Von der Entdeckung einer Schatzkiste

Schatzkisten sind nun wirklich etwas Schönes. All das Gold, die Juwelen, Diamanten, Diademe und die wunderbaren großen Taler. Hineingreifen und dieses frische Gefühl von Reichtum spüren. Kühler Glanz, Erhabenheit, Herrschaft. Ich fantasiere. Was Johnny Depp mit der wunderschönen Penelope Cruz demnächst auf der Leinwand auslebt, durfte ich bereits am Wochenende erfahren. Ich habe eine Entdeckung gemacht!

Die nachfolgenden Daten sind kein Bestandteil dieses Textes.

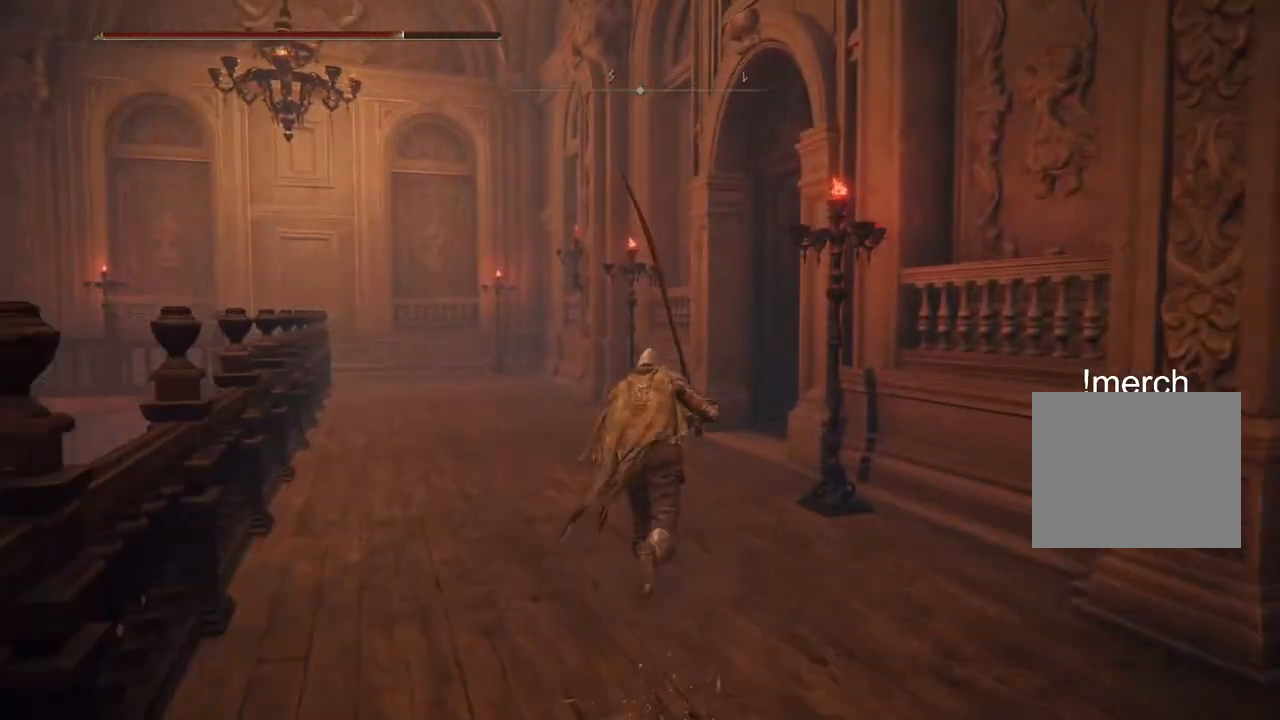
{"buttons": ["CIRCLE"], "left_stick": "up", "right_stick": "center", "events": []}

Nicht im Wald mit Hacke und Schaufel. Auf unserem verwunschenen Speicher. Da wir in einer möglichst leeren Wohnung leben, in dem es kaum Schränke, keine Sessel, keine Couch und ganz wenig Stauraum gibt, wandert die Vergangenheit regelmäßig auf den Speicher. Seit Jahren nun hatte ich eine Kiste vermisst, die ich an einem Ort ganz tief hinten drin in der Ecke nach Norden vermutete. Sie war 2006, als wir hausintern die Etagen zwischen Wohnen und Arbeiten gewechselt hatten, dort oben gelandet.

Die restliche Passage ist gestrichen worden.